Mis a jour le 08/02/2021

Grossesse

Etat des connaissances

  • Passage placentaire
    • La caféine passe le placenta.
  • Fausses couches
    • Un risque de fausse couche a été évoqué sur la base d’études de méthodologie discutable. A ce jour, ce risque n’est pas retenu.
  • Aspect malformatif
    • Aucun effet malformatif n’est à mettre sur le compte de la caféine en cours de grossesse. Ceci s’appuie sur de très nombreuses études chez la femme enceinte, y compris chez des consommatrices importantes (4 tasses de café par jour et plus).
  • Aspect fœtal et néonatal
    • Une légère augmentation dose-dépendante du risque de petit poids pour l’âge gestationnel a été évoquée chez les femmes ayant consommé de la caféine en cours de grossesse.
    • Aucun effet délétère de la caféine sur l’évolution de la grossesse n’est retenu : ruptures prématurées des membranes, prématurité, pré-éclampsie, morts fœtales in utero.
    • Seuls quelques troubles du rythme cardiaque fœtal et/ou néonatal ont été décrits lors de prises importantes de caféine en cours de grossesse.
      • En moyenne, il s’agissait d’absorptions d’au moins 500 mg/j (soit l’équivalent de 5 tasses de café ou de 3 litres de soda type cola par jour).
      • Les fœtus ont présenté des troubles des mouvements respiratoires intra-utérins.
      • Chez les nouveau-nés des troubles du rythme cardiaque (tachycardie), une tachypnée et une hyperexcitabilité ont été observés.
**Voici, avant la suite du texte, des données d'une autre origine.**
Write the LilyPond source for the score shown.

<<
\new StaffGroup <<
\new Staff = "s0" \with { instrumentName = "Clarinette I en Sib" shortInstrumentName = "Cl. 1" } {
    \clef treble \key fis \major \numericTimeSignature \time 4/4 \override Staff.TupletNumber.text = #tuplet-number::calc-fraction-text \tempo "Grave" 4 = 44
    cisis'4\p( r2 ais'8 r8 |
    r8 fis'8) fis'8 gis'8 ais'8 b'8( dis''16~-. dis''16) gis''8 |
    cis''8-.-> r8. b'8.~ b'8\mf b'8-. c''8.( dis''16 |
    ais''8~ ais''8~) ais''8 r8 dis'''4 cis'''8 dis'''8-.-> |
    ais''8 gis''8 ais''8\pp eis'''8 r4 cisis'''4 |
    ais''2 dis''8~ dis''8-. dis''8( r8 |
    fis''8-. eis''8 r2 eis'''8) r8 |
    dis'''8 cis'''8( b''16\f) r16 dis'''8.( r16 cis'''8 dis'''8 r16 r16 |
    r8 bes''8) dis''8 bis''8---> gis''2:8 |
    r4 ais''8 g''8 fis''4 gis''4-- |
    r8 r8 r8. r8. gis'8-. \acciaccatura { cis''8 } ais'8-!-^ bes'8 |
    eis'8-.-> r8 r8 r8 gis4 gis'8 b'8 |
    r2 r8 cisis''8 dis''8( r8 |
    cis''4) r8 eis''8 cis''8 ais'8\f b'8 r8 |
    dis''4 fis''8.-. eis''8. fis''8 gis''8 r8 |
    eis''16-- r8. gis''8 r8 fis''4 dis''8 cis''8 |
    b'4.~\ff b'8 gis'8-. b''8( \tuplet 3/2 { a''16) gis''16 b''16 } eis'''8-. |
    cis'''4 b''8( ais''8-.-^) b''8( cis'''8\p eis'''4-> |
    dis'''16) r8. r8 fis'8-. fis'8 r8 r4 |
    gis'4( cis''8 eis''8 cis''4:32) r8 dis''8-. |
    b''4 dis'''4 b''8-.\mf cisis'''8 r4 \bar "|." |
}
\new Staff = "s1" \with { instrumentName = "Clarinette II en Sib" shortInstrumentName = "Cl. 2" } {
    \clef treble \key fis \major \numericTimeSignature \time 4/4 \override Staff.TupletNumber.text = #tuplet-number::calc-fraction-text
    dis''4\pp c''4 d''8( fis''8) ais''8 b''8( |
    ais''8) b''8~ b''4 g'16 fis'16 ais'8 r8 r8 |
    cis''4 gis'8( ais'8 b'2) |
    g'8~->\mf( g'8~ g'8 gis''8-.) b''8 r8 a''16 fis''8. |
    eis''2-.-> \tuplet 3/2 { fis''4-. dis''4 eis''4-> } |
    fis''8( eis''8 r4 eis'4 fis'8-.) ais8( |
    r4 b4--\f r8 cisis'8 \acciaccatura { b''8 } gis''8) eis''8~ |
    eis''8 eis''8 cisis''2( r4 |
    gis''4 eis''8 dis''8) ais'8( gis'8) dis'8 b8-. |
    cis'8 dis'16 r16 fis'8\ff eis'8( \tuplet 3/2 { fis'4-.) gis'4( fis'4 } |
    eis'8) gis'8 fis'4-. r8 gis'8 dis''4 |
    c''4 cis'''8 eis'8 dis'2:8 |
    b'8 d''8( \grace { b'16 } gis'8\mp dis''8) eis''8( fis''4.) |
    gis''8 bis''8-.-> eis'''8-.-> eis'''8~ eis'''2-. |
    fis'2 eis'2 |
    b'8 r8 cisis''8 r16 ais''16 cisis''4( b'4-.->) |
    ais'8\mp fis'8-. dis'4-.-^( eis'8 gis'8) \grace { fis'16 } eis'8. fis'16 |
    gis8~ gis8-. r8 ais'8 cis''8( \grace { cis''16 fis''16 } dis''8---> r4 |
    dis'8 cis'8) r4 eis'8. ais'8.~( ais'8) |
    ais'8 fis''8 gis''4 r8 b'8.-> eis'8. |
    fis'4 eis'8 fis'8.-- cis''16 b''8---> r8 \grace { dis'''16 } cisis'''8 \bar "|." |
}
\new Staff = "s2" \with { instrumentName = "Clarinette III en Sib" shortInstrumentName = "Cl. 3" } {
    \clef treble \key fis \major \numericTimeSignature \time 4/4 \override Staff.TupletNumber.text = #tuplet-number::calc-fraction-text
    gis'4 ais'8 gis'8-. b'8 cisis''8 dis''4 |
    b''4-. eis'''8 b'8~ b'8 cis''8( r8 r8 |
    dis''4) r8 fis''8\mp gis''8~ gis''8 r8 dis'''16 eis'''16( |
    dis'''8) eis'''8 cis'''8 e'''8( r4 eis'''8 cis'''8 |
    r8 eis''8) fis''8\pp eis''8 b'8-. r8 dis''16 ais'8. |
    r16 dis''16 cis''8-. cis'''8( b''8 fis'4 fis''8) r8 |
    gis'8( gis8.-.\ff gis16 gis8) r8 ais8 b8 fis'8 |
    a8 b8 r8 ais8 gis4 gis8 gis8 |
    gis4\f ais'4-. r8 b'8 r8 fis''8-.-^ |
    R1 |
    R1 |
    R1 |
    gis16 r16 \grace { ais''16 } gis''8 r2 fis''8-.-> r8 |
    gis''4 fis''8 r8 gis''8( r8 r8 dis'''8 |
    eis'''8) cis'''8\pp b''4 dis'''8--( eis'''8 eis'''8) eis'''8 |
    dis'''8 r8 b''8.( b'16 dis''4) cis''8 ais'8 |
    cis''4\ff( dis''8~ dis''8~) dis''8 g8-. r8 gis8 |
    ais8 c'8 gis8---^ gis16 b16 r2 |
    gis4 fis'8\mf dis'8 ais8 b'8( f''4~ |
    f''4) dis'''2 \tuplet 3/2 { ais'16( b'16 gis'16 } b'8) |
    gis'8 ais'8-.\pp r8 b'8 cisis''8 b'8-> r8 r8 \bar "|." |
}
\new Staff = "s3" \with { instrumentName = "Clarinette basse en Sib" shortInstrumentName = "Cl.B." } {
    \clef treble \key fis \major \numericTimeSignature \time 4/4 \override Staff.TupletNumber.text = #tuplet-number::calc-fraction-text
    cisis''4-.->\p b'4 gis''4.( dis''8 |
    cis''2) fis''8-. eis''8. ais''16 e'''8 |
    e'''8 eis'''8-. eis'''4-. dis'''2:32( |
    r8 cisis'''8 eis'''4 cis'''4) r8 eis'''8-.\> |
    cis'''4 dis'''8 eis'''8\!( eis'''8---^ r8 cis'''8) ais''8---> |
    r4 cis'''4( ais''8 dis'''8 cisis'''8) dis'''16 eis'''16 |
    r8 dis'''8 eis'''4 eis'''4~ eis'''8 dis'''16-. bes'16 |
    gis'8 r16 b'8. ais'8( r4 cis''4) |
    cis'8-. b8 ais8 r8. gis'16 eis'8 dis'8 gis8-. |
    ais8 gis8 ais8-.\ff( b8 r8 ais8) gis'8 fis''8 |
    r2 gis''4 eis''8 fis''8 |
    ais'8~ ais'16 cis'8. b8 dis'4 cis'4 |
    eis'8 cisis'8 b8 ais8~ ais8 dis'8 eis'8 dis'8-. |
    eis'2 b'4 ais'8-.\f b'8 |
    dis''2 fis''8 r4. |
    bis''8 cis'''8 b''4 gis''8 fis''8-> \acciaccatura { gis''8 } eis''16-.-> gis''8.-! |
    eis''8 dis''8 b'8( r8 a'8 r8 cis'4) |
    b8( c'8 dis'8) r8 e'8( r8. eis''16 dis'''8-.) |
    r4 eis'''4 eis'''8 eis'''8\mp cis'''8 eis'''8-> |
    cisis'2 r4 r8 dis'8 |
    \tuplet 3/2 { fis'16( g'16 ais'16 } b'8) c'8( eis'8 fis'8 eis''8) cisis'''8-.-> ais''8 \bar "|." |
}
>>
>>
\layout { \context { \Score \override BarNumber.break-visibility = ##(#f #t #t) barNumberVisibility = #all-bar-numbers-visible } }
Ces manifestations, qui pouvaient s’accompagner de vomissements, ont été rapidement résolutives.
  • Effets à long terme
    • Les effets suivants ont été étudiés chez les enfants exposés in utero à la caféine : troubles du neurodéveloppement, prise de poids/surpoids/obésité, leucémies. A ce jour, les biais méthodologiques des études publiées ne permettent pas de retenir un quelconque lien de causalité : en dehors de l’exposition in utero à la caféine, la part de facteurs environnementaux, socio-économiques ou encore génétiques n’est pas toujours prise en compte ce qui rend le rôle propre de la caféine difficile à évaluer.

En pratique

  • Il n’existe aucune recommandation officielle en France, mais une consommation modérée de produits contenant de la caféine (jusqu’à environ 300 mg par jour) pendant la grossesse ne semble pas poser de problème.

Allaitement

Etat des connaissances

  • La caféine passe dans le lait et son élimination est beaucoup plus lente chez le nouveau-né que chez l’adulte, d’autant plus en cas de prématurité.
  • Lors d’une consommation usuelle (environ 3 tasses de café par jour), aucun signe particulier n’a été rapporté parmi un grand nombre d’enfants allaités.

En pratique

  • Au vu des données disponibles sur la caféine et l’allaitement (cf. Etat des connaissances), lors de consommations importantes, un risque d’hyperexcitabilité transitoire est possible.